Why doesn’t Moore’s Law apply to the energy sector? Miniaturization dramatically increased the power of integrated circuits and decreased the cost of computational devices. However, miniaturizing renewables would turn them into children’s toys. To collect enough of nature’s diffuse energy to power a modern society, wind turbines and solar arrays must be huge. Unsurprisingly, the size, mass, and industrial footprints of renewable facilities increased over time.

Moore’s law does not apply because the “challenge in storing and processing information using the smallest possible amount of energy is distinct from the challenge of producing energy, or of moving or reshaping physical objects.” Mills elaborates:

The world of logic is rooted in simply knowing and storing the fact of the binary state of a switch—i.e., whether it is on or off. Logic engines don’t produce physical action but are designed to manipulate the idea of the numbers zero and one. Unlike engines that carry people, logic engines can use software to do things such as compress information through clever mathematics and thus reduce energy use. No comparable compression options exist in the world of humans and hardware.

The cost of renewables has declined 10-fold in recent decades. However, as with fossil fuel combustion, which also achieved rapid efficiency gains when first commercialized, the “path of improvement” for renewables has begun to exhibit “diminishing returns.” That is inevitable given the inherent “physics-constrained limits of energy systems.” Mills explains:

Solar arrays can’t convert more photons than those that arrive from the sun. Wind turbines can’t extract more energy than exists in the kinetic flows of moving air. Batteries are bound by the physical chemistry of the molecules chosen.”

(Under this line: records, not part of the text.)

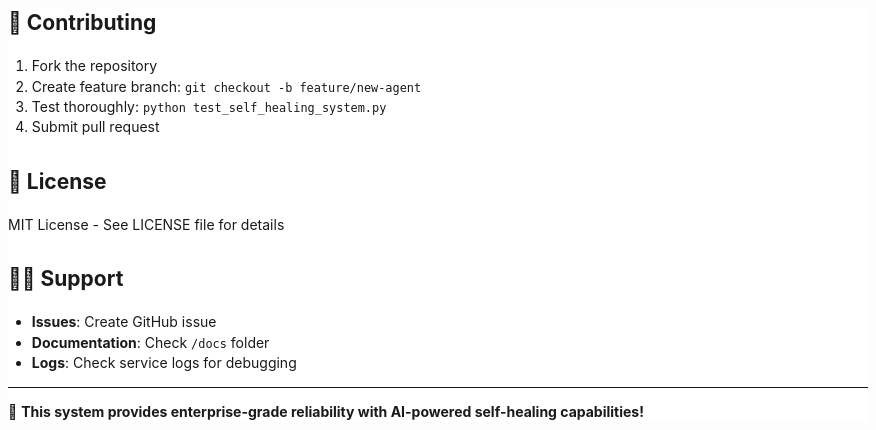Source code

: ## 🤝 Contributing

1. Fork the repository
2. Create feature branch: `git checkout -b feature/new-agent`
3. Test thoroughly: `python test_self_healing_system.py`
4. Submit pull request

## 📜 License

MIT License - See LICENSE file for details

## 🙋‍♂️ Support

- **Issues**: Create GitHub issue
- **Documentation**: Check `/docs` folder
- **Logs**: Check service logs for debugging

---

🌟 **This system provides enterprise-grade reliability with AI-powered self-healing capabilities!**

For combustion engines, the Carnot Efficiency Limit dictates a theoretical maximum conversion of heat into useful work of about 80 percent. Today’s best hydrocarbon engines achieve about 50-60 percent conversion efficiency, so there’s “still room for improvement” but nothing like the “revolutionary advances” achieved in the early “decades after invention.”

For wind, the Betz Limit holds that a spinning blade can capture no more than about 60 percent of the kinetic energy of moving air. “Modern turbines already exceed 45 percent conversion.” Hence, a further “10-fold improvement is not possible.”

Similarly, for photovoltaic cells, the Shockley-Queisser Limit determines that PVs can convert no more than about 33 percent of photons into electrons, and modern PVs achieve more than 26 percent efficiency. Thus, there are also “no 10-fold gains left” for PVs.

Mills concludes “there is no possibility of a near-term transition” to a new energy economy.  Coal, oil, and natural gas “are the world’s principal energy resource today and will continue to be so in the foreseeable future.”